Manlio Simonetti – Emanuela Prinzivalli, Seguendo Gesù I, 464-465

Pochi anni dopo fu un altro grande autore a cavallo tra i primi due secoli a magnificare la Chiesa di Roma: mentre proprio al centro dell’Impero veniva portato in catene per essere gettato ad beluas, il vescovo di Antiochia, Ignazio (forse il vero inventore e propagatore dell’episcopato monarchico), scrisse sette lettere indirizzate agli altrettanti vescovi di altrettante chiese. Ovvero, le lettere erano sette e sette le chiese, ma i vescovi erano sei, perché – quantunque Ignazio battesse enormemente sull’importanza del vescovo per una Chiesa («dov’è il vescovo, là è la Chiesa», leggiamo nei suoi scritti) – v’era una Chiesa della quale egli non menziona il vescovo, malgrado la lodi come quella assolutamente più importante di tutte. La Chiesa di Roma. Probabilmente perché non c’era, a Roma, un vescovo (come quello che avevano le altre chiese).
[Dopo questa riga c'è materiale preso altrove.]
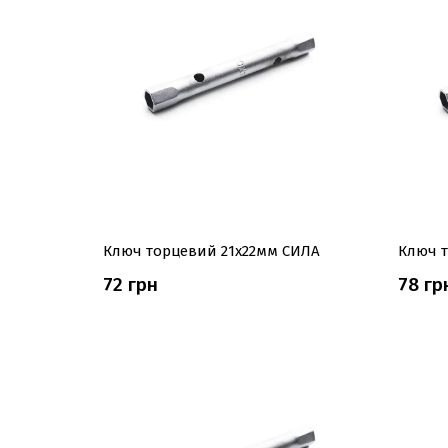
Ключ торцевий 21x22мм СИЛА
Ключ 
72 грн
78 гр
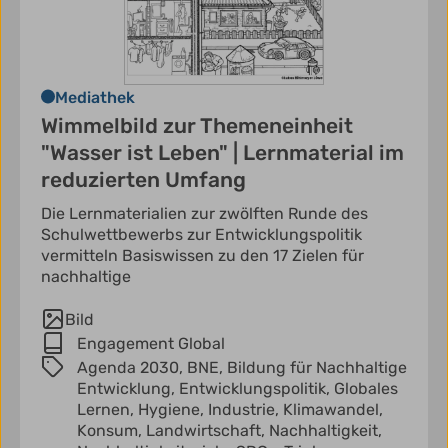
Mediathek
Wimmelbild zur Themeneinheit
"Wasser ist Leben" | Lernmaterial im
reduzierten Umfang
Die Lernmaterialien zur zwölften Runde des
Schulwettbewerbs zur Entwicklungspolitik
vermitteln Basiswissen zu den 17 Zielen für
nachhaltige
Bild
Engagement Global
Agenda 2030,
BNE,
Bildung für Nachhaltige
Entwicklung,
Entwicklungspolitik,
Globales
Lernen,
Hygiene,
Industrie,
Klimawandel,
Konsum,
Landwirtschaft,
Nachhaltigkeit,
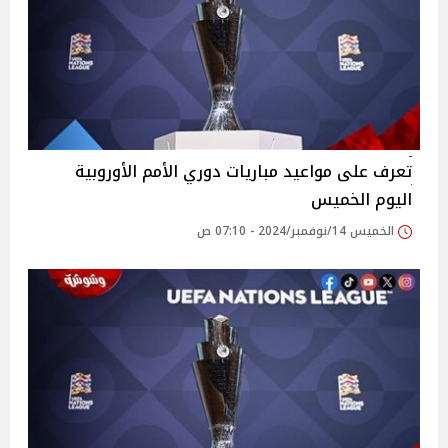
تعرف على مواعيد مباريات دوري الأمم الأوروبية
اليوم الخميس
الخميس 14/نوفمبر/2024 - 07:10 ص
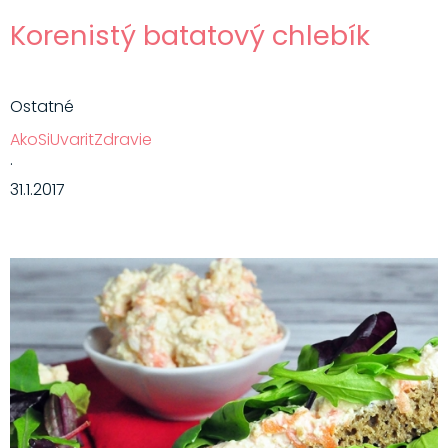
Korenistý batatový chlebík
Ostatné
AkoSiUvaritZdravie
·
31.1.2017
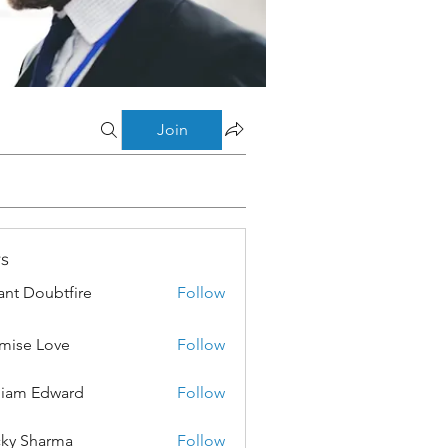
Join
s
ant Doubtfire
Follow
mise Love
Follow
liam Edward
Follow
ky Sharma
Follow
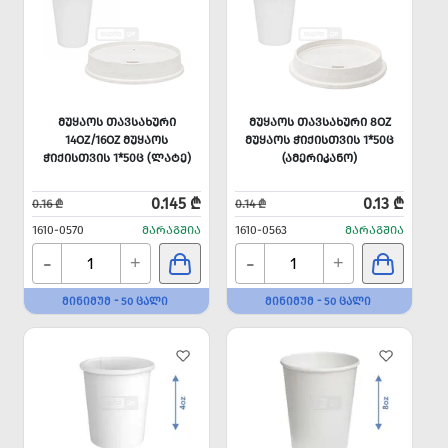
ᲛᲣᲧᲐᲝᲡ ᲗᲐᲕᲡᲐᲮᲣᲠᲘ
ᲛᲣᲧᲐᲝᲡ ᲗᲐᲕᲡᲐᲮᲣᲠᲘ 8OZ
14OZ/16OZ ᲛᲣᲧᲐᲝᲡ
ᲛᲣᲧᲐᲝᲡ ᲭᲘᲥᲘᲡᲗᲕᲘᲡ 1*50Ც
ᲭᲘᲥᲘᲡᲗᲕᲘᲡ 1*50Ც (ᲚᲐᲢᲔ)
(ᲐᲛᲔᲠᲘᲙᲐᲜᲝ)
0.145 ₾
0.13 ₾
0.16 ₾
0.14 ₾
1610-0570
ᲛᲐᲠᲐᲒᲨᲘᲐ
1610-0563
ᲛᲐᲠᲐᲒᲨᲘᲐ
-
-
+
+
ᲛᲘᲜᲘᲛᲣᲛ - 50 ᲪᲐᲚᲘ
ᲛᲘᲜᲘᲛᲣᲛ - 50 ᲪᲐᲚᲘ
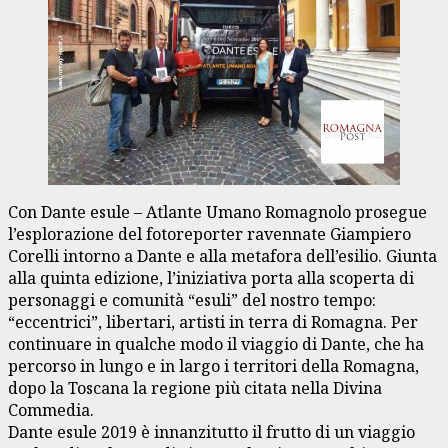
Con Dante esule – Atlante Umano Romagnolo prosegue
l’esplorazione del fotoreporter ravennate Giampiero
Corelli intorno a Dante e alla metafora dell’esilio. Giunta
alla quinta edizione, l’iniziativa porta alla scoperta di
personaggi e comunità “esuli” del nostro tempo:
“eccentrici”, libertari, artisti in terra di Romagna. Per
continuare in qualche modo il viaggio di Dante, che ha
percorso in lungo e in largo i territori della Romagna,
dopo la Toscana la regione più citata nella Divina
Commedia.
Dante esule 2019 è innanzitutto il frutto di un viaggio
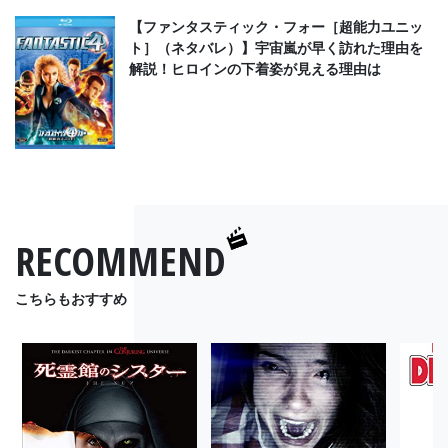
【ファンタスティック・フォー［超能力ユニッ
ト］（ネタバレ）】宇宙嵐が早く訪れた理由を
解説！ヒロインの下着姿が見える理由は
RECOMMEND
こちらもおすすめ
Leggiamo l’intestazione della sua Lettera ai Romani:

Ignazio, detto anche Teoforo, alla Chiesa che ha trovato misericordia nella grandezza del Padre altissimo e di Gesù Cristo suo unico figlio, amata e illuminata nel volere di colui che ha voluto tutto ciò che esiste, secondo l’amore di Gesù Cristo, il Dio nostro, lei che proprio nel territorio della città di Roma presiede, degna di Dio, degna di onore, degna di benedizione, degna di lode, degna di successo, degnamente pura, e che all’amore presiede, nella legge di Cristo, avente il nome del Padre: la saluto nel nome di Gesù Cristo, figlio del Padre; a coloro che sono uniti nella carne e nello spirito a ogni suo precetto, ripieni della grazia di Dio, senza differenze e depurati da ogni tinta estranea, auguro ogni bene senza macchia alcuna in Gesù Cristo, il nostro Dio.